Ben Neely · May 20, 2022

plagerism AI GPT-3 research integrity paper mills tortured phrases

Last summer a paper came out from Cabanac et al. detailing how AI-powered text generation can yield phrases and word patterns that look a lot like human writing, except for certain “tortured phrases” that are obvious and often humerous mistranslations. An example they use is “counterfeit consciousness” instead of “artificial intelligence”. In a recent lecture by Elisabeth Bik (@MicrobiomDigest) at the Lorentz Center Workshop on Proteomics and Machine Learning, this concept was brought up, but even more simply that using word translations can generate undetectable plagerisms.

Since learning about this I had wanted to try it out. Starting with the three sentences below, I tried to make tortured phrases through language translation.

The use of artificial intelligence is helping researchers to better understand the complexities of the innate immune system. Proteomics is providing insights into the proteins that make up the innate immune system and how they interact with each other. This knowledge is helping to develop new therapies for diseases that involve the innate immune system.

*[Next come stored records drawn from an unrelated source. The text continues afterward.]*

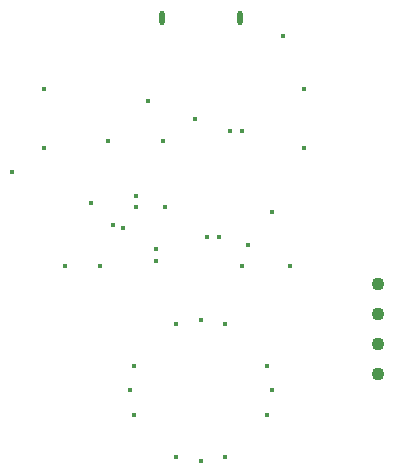
<source format=gbr>
%TF.GenerationSoftware,Altium Limited,Altium Designer,21.6.4 (81)*%
G04 Layer_Color=0*
%FSLAX45Y45*%
%MOMM*%
%TF.SameCoordinates,1F3DC5CE-A10F-41C4-B24A-259E2D936CC1*%
%TF.FilePolarity,Positive*%
%TF.FileFunction,Plated,1,2,PTH,Drill*%
%TF.Part,Single*%
G01*
G75*
%TA.AperFunction,ComponentDrill*%
%ADD73C,1.10000*%
%ADD74O,0.50000X1.20000*%
%TA.AperFunction,ViaDrill,NotFilled*%
%ADD75C,0.40000*%
D73*
X1500000Y-450000D02*
D03*
Y-704000D02*
D03*
Y-958000D02*
D03*
Y-196000D02*
D03*
D74*
X-330000Y2050000D02*
D03*
X330000D02*
D03*
D75*
X563816Y-894788D02*
D03*
X-205212Y-536184D02*
D03*
X205212Y-1663816D02*
D03*
X-563816Y-1305213D02*
D03*
Y-894788D02*
D03*
X-205212Y-1663816D02*
D03*
X205212Y-536184D02*
D03*
X563816Y-1305212D02*
D03*
X0Y-1700000D02*
D03*
X600000Y-1100000D02*
D03*
X-600000Y-1100000D02*
D03*
X0Y-500000D02*
D03*
X600000Y410001D02*
D03*
X-302500Y450000D02*
D03*
X-317500Y1010000D02*
D03*
X-1325000Y1450000D02*
D03*
X-782500Y1010000D02*
D03*
X-447500Y1350000D02*
D03*
X-47500Y1200000D02*
D03*
X875000Y1450000D02*
D03*
Y950000D02*
D03*
X760000Y-50000D02*
D03*
X-1325000Y950000D02*
D03*
X-1600000Y750000D02*
D03*
X-925000Y485000D02*
D03*
X-850000Y-50000D02*
D03*
X-1150000D02*
D03*
X350000Y1100000D02*
D03*
X250000D02*
D03*
X400000Y131800D02*
D03*
X-375000Y0D02*
D03*
Y100000D02*
D03*
X-742305Y300742D02*
D03*
X-658894Y272045D02*
D03*
X350000Y-50000D02*
D03*
X-550000Y450000D02*
D03*
Y545000D02*
D03*
X700000Y1900000D02*
D03*
X152260Y201221D02*
D03*
X52260D02*
D03*
%TF.MD5,8b7adad7fc2b3159ea2713d5a9a4d776*%
M02*

</source>
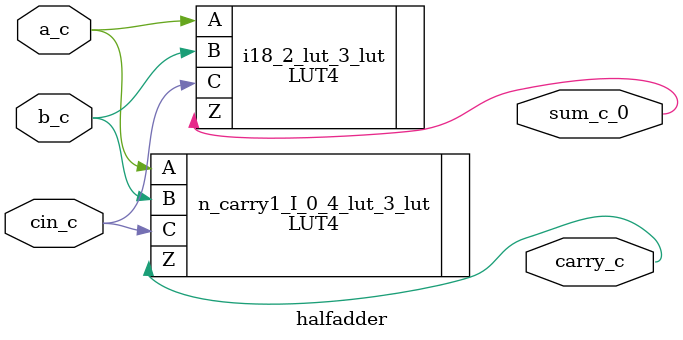
<source format=v>

module fulladd (a, b, cin, sum, carry) /* synthesis syn_module_defined=1 */ ;   // c:/fpgaprojects/fulladder/fulladder.v(1[8:15])
    input a;   // c:/fpgaprojects/fulladder/fulladder.v(2[8:9])
    input b;   // c:/fpgaprojects/fulladder/fulladder.v(2[11:12])
    input cin;   // c:/fpgaprojects/fulladder/fulladder.v(2[14:17])
    output sum;   // c:/fpgaprojects/fulladder/fulladder.v(3[9:12])
    output carry;   // c:/fpgaprojects/fulladder/fulladder.v(3[14:19])
    
    
    wire a_c, b_c, cin_c, sum_c_0, carry_c, GND_net, VCC_net;
    
    VLO i43 (.Z(GND_net));
    IB cin_pad (.I(cin), .O(cin_c));   // c:/fpgaprojects/fulladder/fulladder.v(2[14:17])
    IB a_pad (.I(a), .O(a_c));   // c:/fpgaprojects/fulladder/fulladder.v(2[8:9])
    OB sum_pad (.I(sum_c_0), .O(sum));   // c:/fpgaprojects/fulladder/fulladder.v(3[9:12])
    IB b_pad (.I(b), .O(b_c));   // c:/fpgaprojects/fulladder/fulladder.v(2[11:12])
    GSR GSR_INST (.GSR(VCC_net));
    OB carry_pad (.I(carry_c), .O(carry));   // c:/fpgaprojects/fulladder/fulladder.v(3[14:19])
    PUR PUR_INST (.PUR(VCC_net));
    defparam PUR_INST.RST_PULSE = 1;
    halfadder U1 (.a_c(a_c), .b_c(b_c), .cin_c(cin_c), .sum_c_0(sum_c_0), 
            .carry_c(carry_c)) /* synthesis syn_module_defined=1 */ ;   // c:/fpgaprojects/fulladder/fulladder.v(6[12:59])
    VHI i44 (.Z(VCC_net));
    
endmodule
//
// Verilog Description of module PUR
// module not written out since it is a black-box. 
//

//
// Verilog Description of module halfadder
//

module halfadder (a_c, b_c, cin_c, sum_c_0, carry_c) /* synthesis syn_module_defined=1 */ ;
    input a_c;
    input b_c;
    input cin_c;
    output sum_c_0;
    output carry_c;
    
    
    LUT4 i18_2_lut_3_lut (.A(a_c), .B(b_c), .C(cin_c), .Z(sum_c_0)) /* synthesis lut_function=(A (B (C)+!B !(C))+!A !(B (C)+!B !(C))) */ ;
    defparam i18_2_lut_3_lut.init = 16'h9696;
    LUT4 n_carry1_I_0_4_lut_3_lut (.A(a_c), .B(b_c), .C(cin_c), .Z(carry_c)) /* synthesis lut_function=(A (B+(C))+!A (B (C))) */ ;
    defparam n_carry1_I_0_4_lut_3_lut.init = 16'he8e8;
    
endmodule

</source>
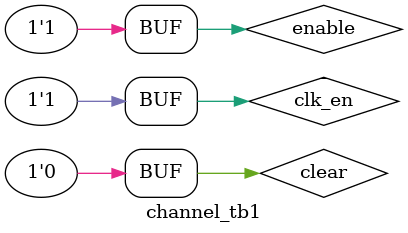
<source format=v>

`timescale 1ns/100ps
module channel_tb1();
	reg enable;				// Enable for counter
	reg clear;				// Clear for counter
	reg clk_en;				// Clock enable
	wire clk;				// Wire connecting clock to counter and both regs
	wire[9:0] data;			// Bus connecting transmit and receive modules
	wire[8:0] data_out;		// Data output of receive
	wire data_valid;		// Output of comparator from receive module

	// Transmit module containing counter and parity gen.
	transmit DUT1(enable, clear, clk, data);

	// Receive module containing reg, parity gen, and comparator
	receive DUT2(clk, data, data_out, data_valid);

	// Clock feeding counter and both regs, period set to 100
	clk #(100) DUT3(clk_en, clk);

	// Using similar inputs as ctr_tb.v
	initial begin
		enable = 0;
		clear = 0;
		clk_en = 1;
		#10 clear = 1;
		#40 clear = 0;
		#50 enable = 1;
		#400 enable = 0;
		#100 enable = 1;
		#500 clear = 1;
		#60 clear = 0;
	end
endmodule
</source>
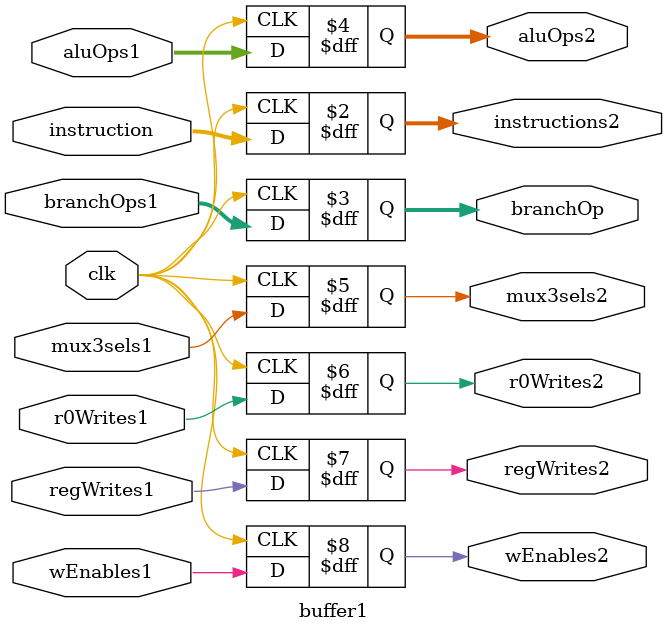
<source format=v>
module buffer1(instruction, branchOps1, aluOps1, mux3sels1, r0Writes1, regWrites1, wEnables1,
				instructions2, branchOp, aluOps2, mux3sels2, r0Writes2, regWrites2, wEnables2, 
				clk);
	input[15:0] instruction;
	input[1:0] branchOps1;
	input[3:0] aluOps1;
	input mux3sels1, r0Writes1, regWrites1, wEnables1;
	input clk;
	
	output reg [15:0] instructions2;
	output reg [1:0] branchOp;
	output reg [3:0] aluOps2;
	output reg mux3sels2, r0Writes2, regWrites2, wEnables2;
	
	always@(posedge clk)
	begin
		instructions2 <= instruction;
		branchOp <= branchOps1;
		aluOps2 <= aluOps1;
		mux3sels2 <= mux3sels1;
		r0Writes2 <= r0Writes1;
		regWrites2 <= regWrites1;
		wEnables2 <= wEnables1;
		
		
	end
endmodule

</source>
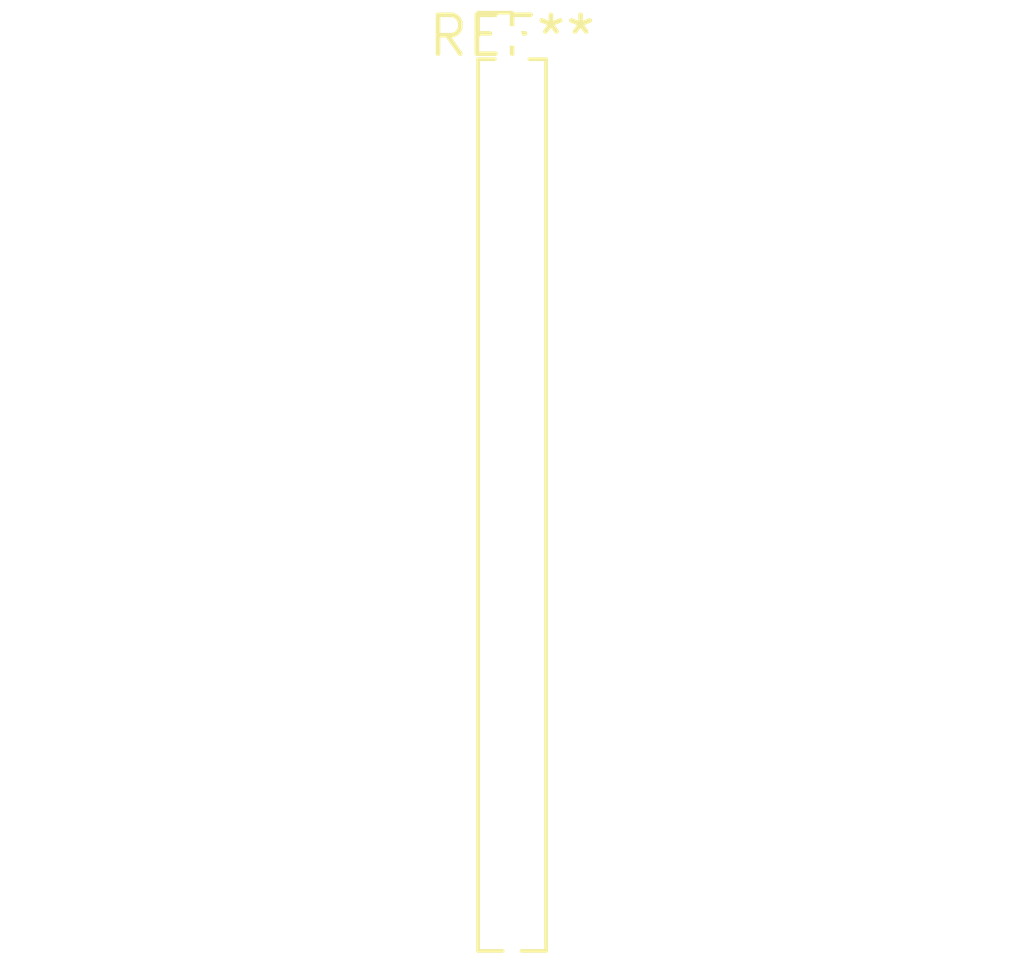
<source format=kicad_pcb>
(kicad_pcb (version 20240108) (generator pcbnew)

  (general
    (thickness 1.6)
  )

  (paper "A4")
  (layers
    (0 "F.Cu" signal)
    (31 "B.Cu" signal)
    (32 "B.Adhes" user "B.Adhesive")
    (33 "F.Adhes" user "F.Adhesive")
    (34 "B.Paste" user)
    (35 "F.Paste" user)
    (36 "B.SilkS" user "B.Silkscreen")
    (37 "F.SilkS" user "F.Silkscreen")
    (38 "B.Mask" user)
    (39 "F.Mask" user)
    (40 "Dwgs.User" user "User.Drawings")
    (41 "Cmts.User" user "User.Comments")
    (42 "Eco1.User" user "User.Eco1")
    (43 "Eco2.User" user "User.Eco2")
    (44 "Edge.Cuts" user)
    (45 "Margin" user)
    (46 "B.CrtYd" user "B.Courtyard")
    (47 "F.CrtYd" user "F.Courtyard")
    (48 "B.Fab" user)
    (49 "F.Fab" user)
    (50 "User.1" user)
    (51 "User.2" user)
    (52 "User.3" user)
    (53 "User.4" user)
    (54 "User.5" user)
    (55 "User.6" user)
    (56 "User.7" user)
    (57 "User.8" user)
    (58 "User.9" user)
  )

  (setup
    (pad_to_mask_clearance 0)
    (pcbplotparams
      (layerselection 0x00010fc_ffffffff)
      (plot_on_all_layers_selection 0x0000000_00000000)
      (disableapertmacros false)
      (usegerberextensions false)
      (usegerberattributes false)
      (usegerberadvancedattributes false)
      (creategerberjobfile false)
      (dashed_line_dash_ratio 12.000000)
      (dashed_line_gap_ratio 3.000000)
      (svgprecision 4)
      (plotframeref false)
      (viasonmask false)
      (mode 1)
      (useauxorigin false)
      (hpglpennumber 1)
      (hpglpenspeed 20)
      (hpglpendiameter 15.000000)
      (dxfpolygonmode false)
      (dxfimperialunits false)
      (dxfusepcbnewfont false)
      (psnegative false)
      (psa4output false)
      (plotreference false)
      (plotvalue false)
      (plotinvisibletext false)
      (sketchpadsonfab false)
      (subtractmaskfromsilk false)
      (outputformat 1)
      (mirror false)
      (drillshape 1)
      (scaleselection 1)
      (outputdirectory "")
    )
  )

  (net 0 "")

  (footprint "PinHeader_1x24_P1.27mm_Vertical" (layer "F.Cu") (at 0 0))

)

</source>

First I used Google Translate, and I tried many combinations (english-japanese-english, english-polish-welsh-english, etc.) but each time when it got back to english, it was word for word correct.

Next I went to SYSTRAN translate, and finally going english-norwegian-spanish-english yielded “congenetial immune system” with everything else the same.

Playing around on SYSTRAN I could see how creating translating schemes like english-bengali-english-catalan-english yielded markedly different words, but at some point the resulting text moved past tortured phrases into gibberish.

Though my attempts in language translations to get tortured phrases weren’t completely successful, I can see how this approach can easily be used to bulk translate published papers into new papers, performed at scale in so called “Paper Mills”. These papers in turn can be submitted to journals, making it an easy way to increase productivity and impact in this flawed system we have built. Of course, an even easier way than language translating already written work is to use text prompts and AI-powered text generation as Cabanac et al. discussed. For instance, the test sentences above were created in the OpenAI GPT-3 playground with the prompt “Artificial intelligence is helping proteomics solve innate immunity.”, and they sounded pretty human to me.